Bref, en libérant l'Etat de tâches aussi simples et si prenantes, afin qu'il se consacre à prévenir l'avenir, anticiper les crises sociales cycliques, à penser stratégie, innovation, ambitions nationales et internationales. Cette volonté politique tant souhaitée se traduit aussi sur le plan sociétal par le renforcement des libertés collectives et individuelles, par une justice indépendante du pouvoir politique, par le souci de l'équité et de l'égalité des citoyens face au droit.

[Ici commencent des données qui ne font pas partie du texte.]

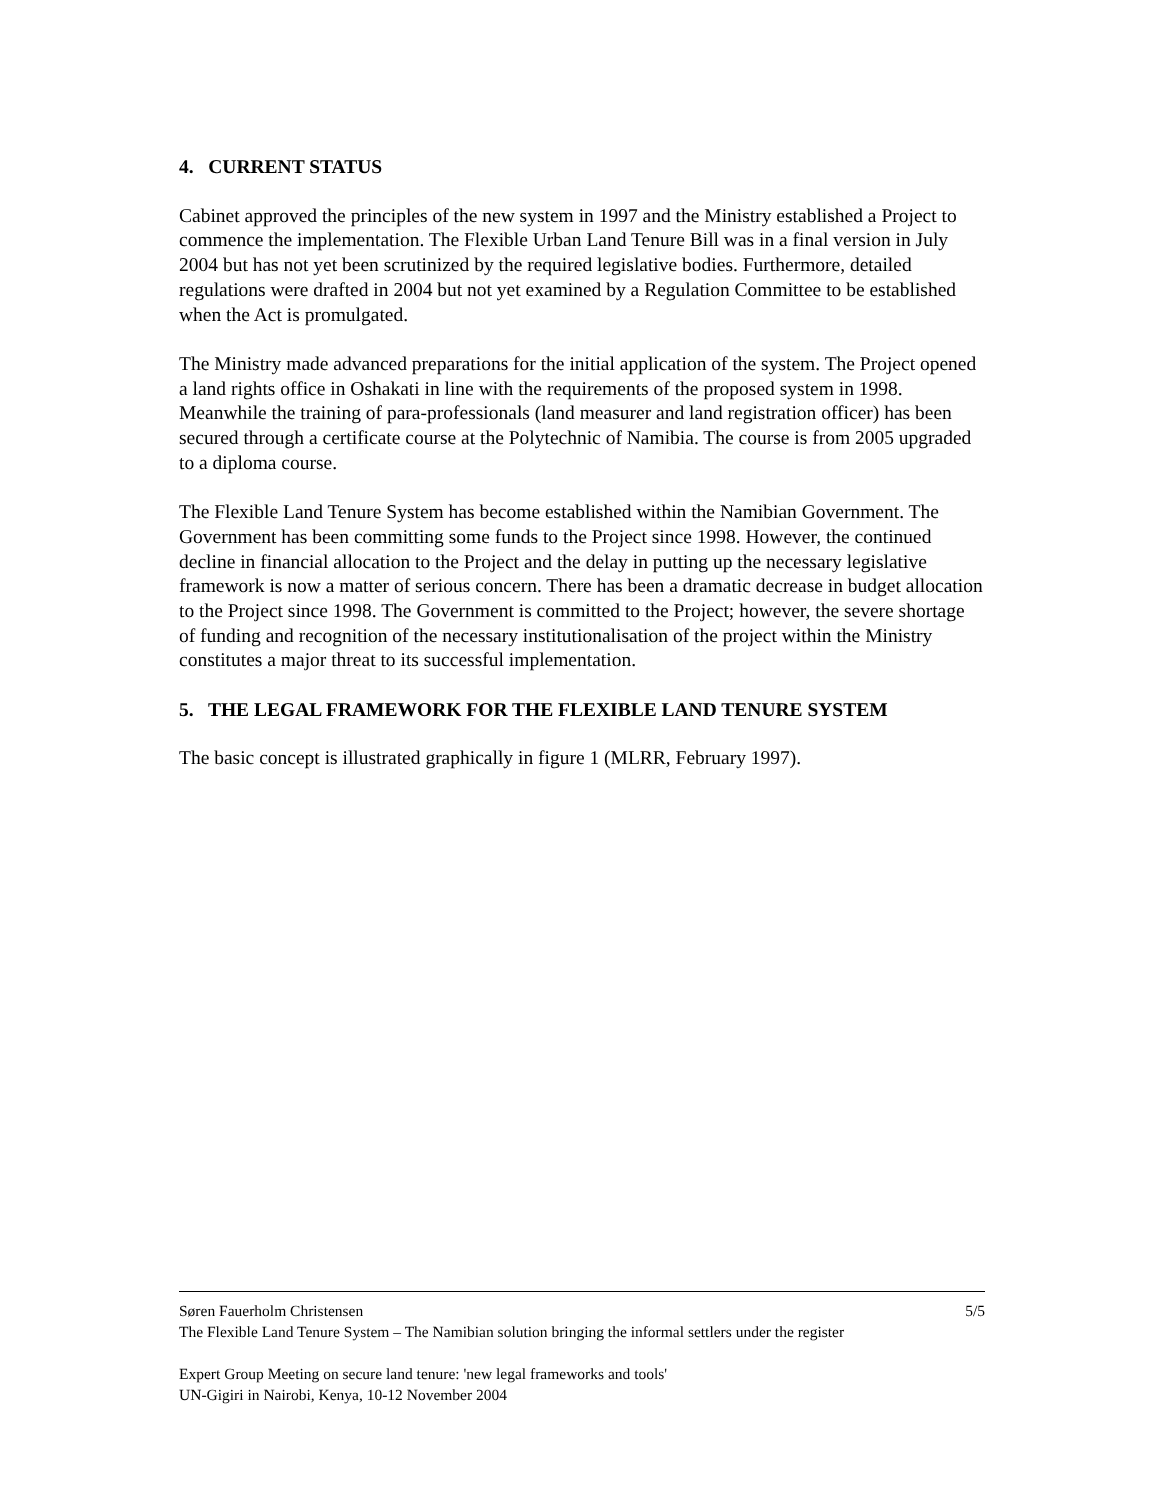4. CURRENT STATUS
Cabinet approved the principles of the new system in 1997 and the Ministry established a Project to commence the implementation. The Flexible Urban Land Tenure Bill was in a final version in July 2004 but has not yet been scrutinized by the required legislative bodies. Furthermore, detailed regulations were drafted in 2004 but not yet examined by a Regulation Committee to be established when the Act is promulgated.
The Ministry made advanced preparations for the initial application of the system. The Project opened a land rights office in Oshakati in line with the requirements of the proposed system in 1998. Meanwhile the training of para-professionals (land measurer and land registration officer) has been secured through a certificate course at the Polytechnic of Namibia. The course is from 2005 upgraded to a diploma course.
The Flexible Land Tenure System has become established within the Namibian Government. The Government has been committing some funds to the Project since 1998. However, the continued decline in financial allocation to the Project and the delay in putting up the necessary legislative framework is now a matter of serious concern. There has been a dramatic decrease in budget allocation to the Project since 1998. The Government is committed to the Project; however, the severe shortage of funding and recognition of the necessary institutionalisation of the project within the Ministry constitutes a major threat to its successful implementation.
5. THE LEGAL FRAMEWORK FOR THE FLEXIBLE LAND TENURE SYSTEM
The basic concept is illustrated graphically in figure 1 (MLRR, February 1997).
Søren Fauerholm Christensen 5/5
The Flexible Land Tenure System – The Namibian solution bringing the informal settlers under the register
Expert Group Meeting on secure land tenure: 'new legal frameworks and tools'
UN-Gigiri in Nairobi, Kenya, 10-12 November 2004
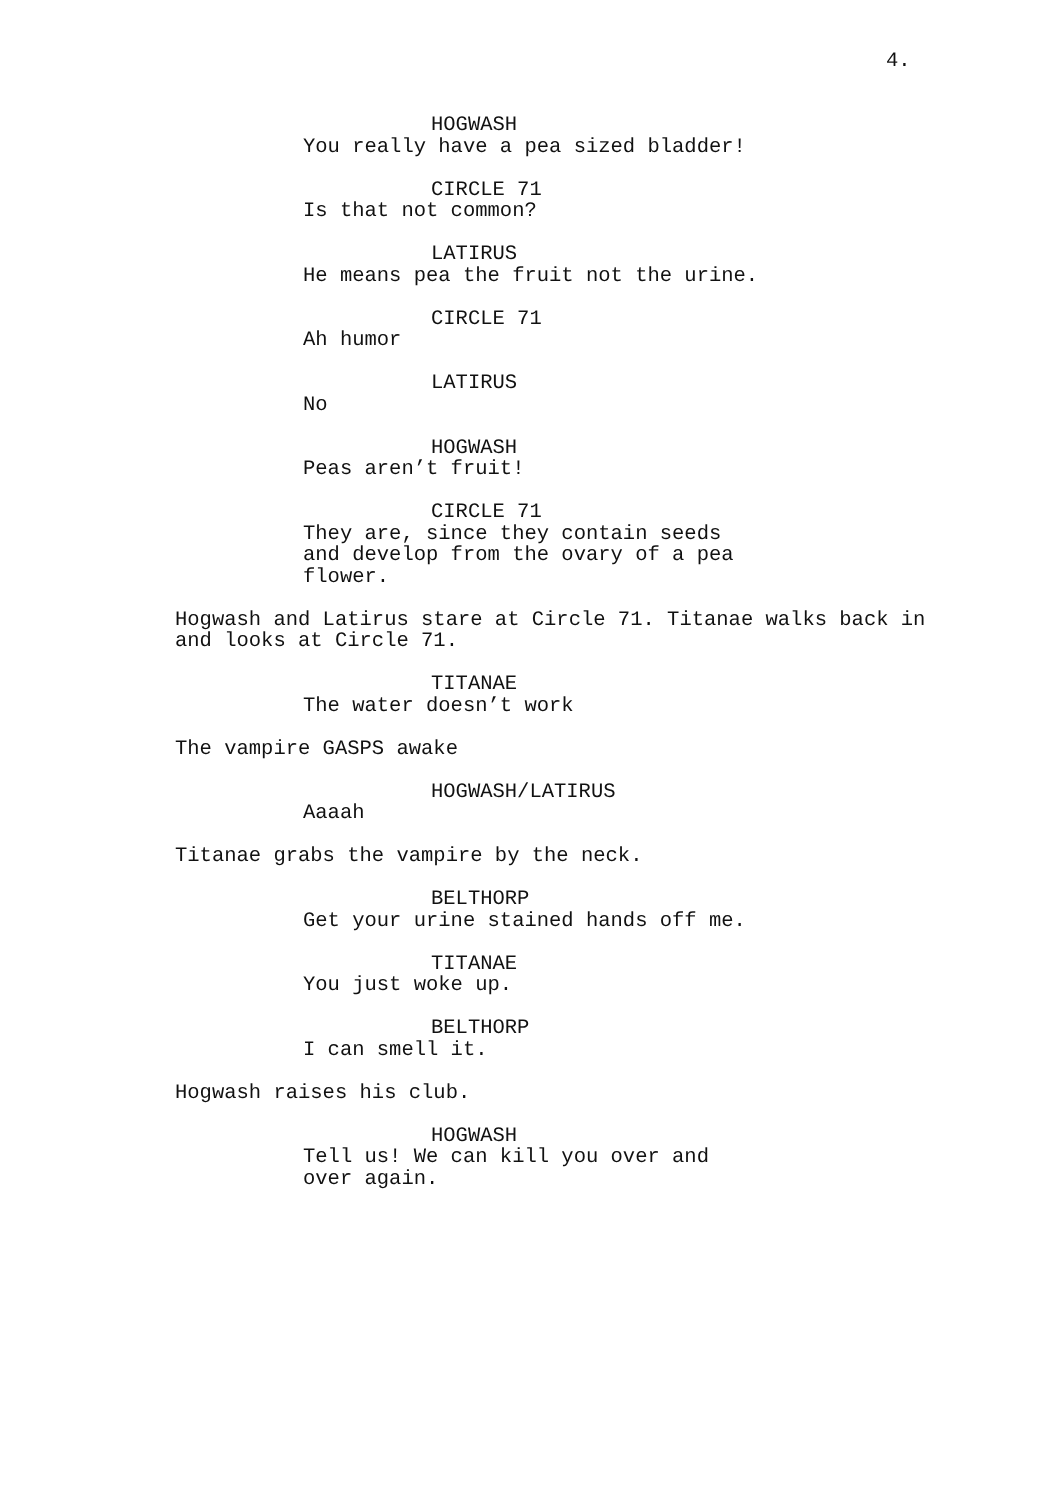4.
HOGWASH
You really have a pea sized bladder!
CIRCLE 71
Is that not common?
LATIRUS
He means pea the fruit not the urine.
CIRCLE 71
Ah humor
LATIRUS
No
HOGWASH
Peas aren’t fruit!
CIRCLE 71
They are, since they contain seeds and develop from the ovary of a pea flower.
Hogwash and Latirus stare at Circle 71. Titanae walks back in and looks at Circle 71.
TITANAE
The water doesn’t work
The vampire GASPS awake
HOGWASH/LATIRUS
Aaaah
Titanae grabs the vampire by the neck.
BELTHORP
Get your urine stained hands off me.
TITANAE
You just woke up.
BELTHORP
I can smell it.
Hogwash raises his club.
HOGWASH
Tell us! We can kill you over and over again.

Gouvernement et partenaires sociaux doivent aujourd'hui saisir la gravité de la situation et aller vers des négociations responsables et pragmatiques pour dénouer le risque d'une crise plus grave encore. A l'heure où la menace pèse sur des secteurs aussi sensibles que ceux de la santé et de l'éducation, point de calculs politiciens, de sentiments de revanche, de vanité corporatiste ou pire encore de pousser au pourrissement de la situation. En étant intransigeant de part et d'autre, gouvernement et partenaires sociaux porteront l'entière responsabilité de la crise nationale. Le peuple des travailleurs, lui, n'a d'autres moyens de se faire entendre que de manifester, comme la loi le permet, son indignation et sa colère y compris en recourant à la grève. Sinon, que les gestionnaires de ce pays laissent la place à d'autres compétences.